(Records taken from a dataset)

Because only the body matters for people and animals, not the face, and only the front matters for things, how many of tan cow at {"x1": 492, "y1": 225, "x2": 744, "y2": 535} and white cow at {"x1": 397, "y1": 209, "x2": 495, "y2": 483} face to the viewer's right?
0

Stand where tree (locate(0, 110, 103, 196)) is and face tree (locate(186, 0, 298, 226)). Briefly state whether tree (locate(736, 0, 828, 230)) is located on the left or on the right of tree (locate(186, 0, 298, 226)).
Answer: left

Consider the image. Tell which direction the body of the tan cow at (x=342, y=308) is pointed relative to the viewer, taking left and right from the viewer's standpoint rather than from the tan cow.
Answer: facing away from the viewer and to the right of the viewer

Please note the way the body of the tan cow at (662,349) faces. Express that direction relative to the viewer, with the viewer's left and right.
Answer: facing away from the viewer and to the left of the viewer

* * *

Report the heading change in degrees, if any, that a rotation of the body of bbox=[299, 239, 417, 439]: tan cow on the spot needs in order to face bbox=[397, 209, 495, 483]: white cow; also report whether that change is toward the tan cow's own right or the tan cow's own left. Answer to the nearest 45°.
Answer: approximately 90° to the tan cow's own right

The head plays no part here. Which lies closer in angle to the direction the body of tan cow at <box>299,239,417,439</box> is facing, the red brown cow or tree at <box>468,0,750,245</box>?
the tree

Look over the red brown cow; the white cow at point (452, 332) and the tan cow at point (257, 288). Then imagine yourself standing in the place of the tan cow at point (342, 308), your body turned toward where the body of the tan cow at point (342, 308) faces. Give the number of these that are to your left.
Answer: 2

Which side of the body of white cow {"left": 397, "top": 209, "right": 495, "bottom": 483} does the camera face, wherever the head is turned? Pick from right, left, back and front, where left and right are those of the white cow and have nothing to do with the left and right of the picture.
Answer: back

EXERCISE:
Rewrite the part of the listing that opens with the line containing "Consider the image." and closes with the line containing "Answer: facing away from the viewer and to the right", putting "light brown cow" wherever "tan cow" appears and keeping everything else the same.

RESULT OF THIS EXERCISE:
Consider the image. Tell which direction the body of the light brown cow at (x=342, y=308) is pointed relative to the viewer, taking left and right from the viewer's standpoint rather than from the light brown cow.
Answer: facing away from the viewer and to the right of the viewer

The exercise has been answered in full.